Background: With the rapid development of the sequencing methods in recent years, binding sites have been systematically identified in such projects as Nested-MICA and MEME. Prediction of DNA motifs with higher accuracy and precision has been a very important task for bioinformaticians. Nevertheless, experimental approaches are still time-consuming for big data set, making computational identification of binding sites indispensable.
Objective: To facilitate the identification of the binding site, we proposed a deep learning architecture, named Deep-BSC (Deep-Learning Binary Search Classification), to predict binding sites in a raw DNA sequence with more precision and accuracy.

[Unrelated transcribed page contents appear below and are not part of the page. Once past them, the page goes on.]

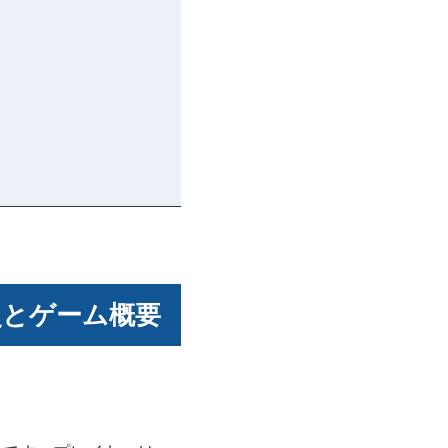
史とゲーム概要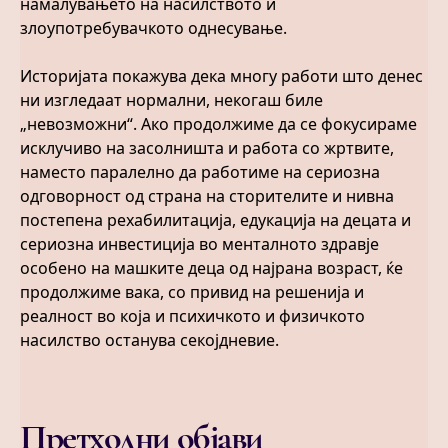
намалувањето на насилството и
злоупотребувачкото однесување.
Историјата покажува дека многу работи што денес
ни изгледаат нормални, некогаш биле
„невозможни“. Ако продолжиме да се фокусираме
исклучиво на засолништа и работа со жртвите,
наместо паралелно да работиме на сериозна
одговорност од страна на сторителите и нивна
постепена рехабилитација, едукација на децата и
сериозна инвестиција во менталното здравје
особено на машките деца од најрана возраст, ќе
продолжиме вака, со привид на решенија и
реалност во која и психичкото и физичкото
насилство останува секојдневие.
Претходни објави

Methods: Our proposed architecture purely relies on the raw DNA sequence to predict the binding sites for protein by using a convolutional neural network (CNN). We trained our deep learning model on binding sites at the nucleotide level. DNA sequence of A. thaliana is used in this study because it is a model plant.
Results: The results demonstrate the effectiveness and efficiency of our method in the classification of binding sites against random sequences, using deep learning. We construct a CNN with different layers and filters to show the usefulness of max-pooling technique in the proposed method. To gain the interpretability of our approach, we further visualized binding sites in the saliency map and successfully identified similar motifs in the raw sequence. The proposed computational framework is time and resource efficient.
Conclusion: Deep-BSC enables the identification of binding sites in the DNA sequences via a highly accurate CNN. The proposed computational framework can also be applied to problems such as operator, repeats in the genome, DNA markers, and recognition sites for enzymes, thereby promoting the use of Deep-BSC method in life sciences.
Keywords: Transcription factors (TFs), DNA binding motifs, arabidopsis thaliana, convolutional neural network (CNN), computational biology, genomic.